== Assignment ==
Quote the article on Facebook and Chainspace below word for word, from "As per Chainspace" to "of 2,000 tps.".

Sources reportedly told Cheddar that Facebook acquired Chainspace, a blockchain startup, an acquisition of a company made primarily for the expertise or skills of its staff, instead of the service or products the company provides.
According to Cheddar, four of the five researchers that worked on chainspace’s academic whitepaper will join Facebook. A representative of Facebook told Cheddar that, while the social media giant had hired on the new researchers, it had not procured any of Chainspace’s technology.
As per Chainspace website, the startup was founded by researchers from University College London, was purportedly working on blockchain scalability issues, distinctly by applying sharding to smart contracts.
While several blockchain advocates laud the technology for its security and trustless abilities in processing transaction, presently it is not scalable to the level traditional payments systems like PayPal or VISA. The current no. of transaction per second (tps) on bitcoin network varies between 2 and 18, PayPal can process 115 tps, while VISA is capable of 2,000 tps.

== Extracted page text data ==
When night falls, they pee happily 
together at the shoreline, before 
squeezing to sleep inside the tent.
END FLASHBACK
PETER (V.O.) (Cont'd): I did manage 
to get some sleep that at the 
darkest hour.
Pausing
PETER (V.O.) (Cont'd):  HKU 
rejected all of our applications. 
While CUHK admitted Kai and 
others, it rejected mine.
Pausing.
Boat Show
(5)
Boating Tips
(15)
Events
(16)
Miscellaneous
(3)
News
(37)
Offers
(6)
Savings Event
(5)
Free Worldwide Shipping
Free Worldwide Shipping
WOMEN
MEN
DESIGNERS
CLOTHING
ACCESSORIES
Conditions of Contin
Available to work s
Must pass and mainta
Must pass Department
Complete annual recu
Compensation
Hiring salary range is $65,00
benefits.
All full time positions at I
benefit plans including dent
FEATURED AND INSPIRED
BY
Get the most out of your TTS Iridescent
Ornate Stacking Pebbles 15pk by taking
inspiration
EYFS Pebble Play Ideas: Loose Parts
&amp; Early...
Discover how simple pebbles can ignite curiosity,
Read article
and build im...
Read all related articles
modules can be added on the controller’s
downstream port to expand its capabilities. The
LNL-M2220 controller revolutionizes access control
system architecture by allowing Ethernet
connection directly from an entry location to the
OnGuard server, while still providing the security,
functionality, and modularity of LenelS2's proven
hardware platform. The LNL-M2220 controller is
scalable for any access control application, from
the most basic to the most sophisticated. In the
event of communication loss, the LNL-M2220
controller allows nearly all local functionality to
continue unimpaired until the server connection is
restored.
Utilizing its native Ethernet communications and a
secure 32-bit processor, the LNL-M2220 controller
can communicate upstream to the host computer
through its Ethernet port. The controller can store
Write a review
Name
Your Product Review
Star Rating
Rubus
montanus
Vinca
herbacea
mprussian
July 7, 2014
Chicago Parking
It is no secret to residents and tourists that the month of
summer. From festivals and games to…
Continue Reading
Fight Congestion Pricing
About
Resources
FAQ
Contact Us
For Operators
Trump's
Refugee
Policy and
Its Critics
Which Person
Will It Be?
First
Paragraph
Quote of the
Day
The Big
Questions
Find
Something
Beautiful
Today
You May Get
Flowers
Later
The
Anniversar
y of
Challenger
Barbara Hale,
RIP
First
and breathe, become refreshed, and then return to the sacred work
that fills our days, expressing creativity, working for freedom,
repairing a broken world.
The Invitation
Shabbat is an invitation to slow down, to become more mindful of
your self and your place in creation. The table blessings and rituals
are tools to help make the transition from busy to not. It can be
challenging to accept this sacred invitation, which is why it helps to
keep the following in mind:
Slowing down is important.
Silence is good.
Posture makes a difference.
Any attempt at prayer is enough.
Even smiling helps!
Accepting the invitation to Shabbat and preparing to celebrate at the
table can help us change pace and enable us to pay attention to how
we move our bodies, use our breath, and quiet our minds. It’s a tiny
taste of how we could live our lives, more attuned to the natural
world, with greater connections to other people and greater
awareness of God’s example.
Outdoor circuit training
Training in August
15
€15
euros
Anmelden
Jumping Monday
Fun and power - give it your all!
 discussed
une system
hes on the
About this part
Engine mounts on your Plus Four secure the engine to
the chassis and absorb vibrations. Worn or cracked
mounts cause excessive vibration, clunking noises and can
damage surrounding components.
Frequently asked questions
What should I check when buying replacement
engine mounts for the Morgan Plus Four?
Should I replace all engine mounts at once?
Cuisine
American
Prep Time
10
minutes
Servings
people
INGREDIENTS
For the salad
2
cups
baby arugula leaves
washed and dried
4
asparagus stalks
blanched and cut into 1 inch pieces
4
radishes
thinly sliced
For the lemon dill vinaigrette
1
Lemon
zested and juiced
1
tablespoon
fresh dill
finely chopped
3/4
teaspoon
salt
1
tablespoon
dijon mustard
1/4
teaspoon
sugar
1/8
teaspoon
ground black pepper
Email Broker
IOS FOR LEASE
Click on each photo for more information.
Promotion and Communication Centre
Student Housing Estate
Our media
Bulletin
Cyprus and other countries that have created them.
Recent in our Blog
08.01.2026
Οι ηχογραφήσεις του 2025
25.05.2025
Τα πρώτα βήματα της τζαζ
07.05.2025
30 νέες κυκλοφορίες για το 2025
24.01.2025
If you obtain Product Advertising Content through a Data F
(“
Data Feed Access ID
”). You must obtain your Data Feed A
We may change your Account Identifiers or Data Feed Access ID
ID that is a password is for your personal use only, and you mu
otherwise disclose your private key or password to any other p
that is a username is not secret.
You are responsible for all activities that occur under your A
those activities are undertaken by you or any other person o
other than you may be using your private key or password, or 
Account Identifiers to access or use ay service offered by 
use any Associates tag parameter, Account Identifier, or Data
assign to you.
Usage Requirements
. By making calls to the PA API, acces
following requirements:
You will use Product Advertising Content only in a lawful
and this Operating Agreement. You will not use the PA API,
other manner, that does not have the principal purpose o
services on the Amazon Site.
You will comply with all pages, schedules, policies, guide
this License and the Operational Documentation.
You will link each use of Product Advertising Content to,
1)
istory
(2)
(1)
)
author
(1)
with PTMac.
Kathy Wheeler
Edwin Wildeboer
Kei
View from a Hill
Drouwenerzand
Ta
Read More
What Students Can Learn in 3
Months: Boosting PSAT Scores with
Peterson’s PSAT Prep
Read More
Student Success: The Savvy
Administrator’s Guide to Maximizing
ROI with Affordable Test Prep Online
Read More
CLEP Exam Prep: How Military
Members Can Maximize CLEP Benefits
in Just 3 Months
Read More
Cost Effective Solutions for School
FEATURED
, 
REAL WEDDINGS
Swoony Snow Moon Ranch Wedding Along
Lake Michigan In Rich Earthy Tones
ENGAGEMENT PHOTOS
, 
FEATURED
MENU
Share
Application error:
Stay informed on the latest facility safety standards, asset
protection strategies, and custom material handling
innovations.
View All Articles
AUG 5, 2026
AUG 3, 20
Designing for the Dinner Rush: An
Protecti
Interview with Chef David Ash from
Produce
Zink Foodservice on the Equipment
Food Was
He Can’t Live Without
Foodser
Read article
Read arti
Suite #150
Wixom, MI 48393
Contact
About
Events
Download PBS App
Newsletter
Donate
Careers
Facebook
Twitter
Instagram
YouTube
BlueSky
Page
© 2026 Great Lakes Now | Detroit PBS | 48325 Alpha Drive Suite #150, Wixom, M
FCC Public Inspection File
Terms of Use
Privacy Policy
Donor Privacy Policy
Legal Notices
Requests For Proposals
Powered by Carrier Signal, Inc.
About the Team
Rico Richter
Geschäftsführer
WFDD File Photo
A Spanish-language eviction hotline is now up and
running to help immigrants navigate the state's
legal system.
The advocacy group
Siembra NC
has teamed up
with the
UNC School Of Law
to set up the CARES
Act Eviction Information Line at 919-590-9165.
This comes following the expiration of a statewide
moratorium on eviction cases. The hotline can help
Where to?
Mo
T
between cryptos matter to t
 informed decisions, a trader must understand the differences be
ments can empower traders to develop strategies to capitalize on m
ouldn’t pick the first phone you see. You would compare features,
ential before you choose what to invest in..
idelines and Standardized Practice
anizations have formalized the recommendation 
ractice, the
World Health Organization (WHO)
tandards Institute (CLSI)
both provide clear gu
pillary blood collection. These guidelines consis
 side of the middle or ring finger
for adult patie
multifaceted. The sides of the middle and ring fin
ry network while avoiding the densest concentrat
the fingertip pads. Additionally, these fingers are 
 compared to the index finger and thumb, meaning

== Result for this task ==
As per Chainspace website, the startup was founded by researchers from University College London, was purportedly working on blockchain scalability issues, distinctly by applying sharding to smart contracts.
While several blockchain advocates laud the technology for its security and trustless abilities in processing transaction, presently it is not scalable to the level traditional payments systems like PayPal or VISA. The current no. of transaction per second (tps) on bitcoin network varies between 2 and 18, PayPal can process 115 tps, while VISA is capable of 2,000 tps.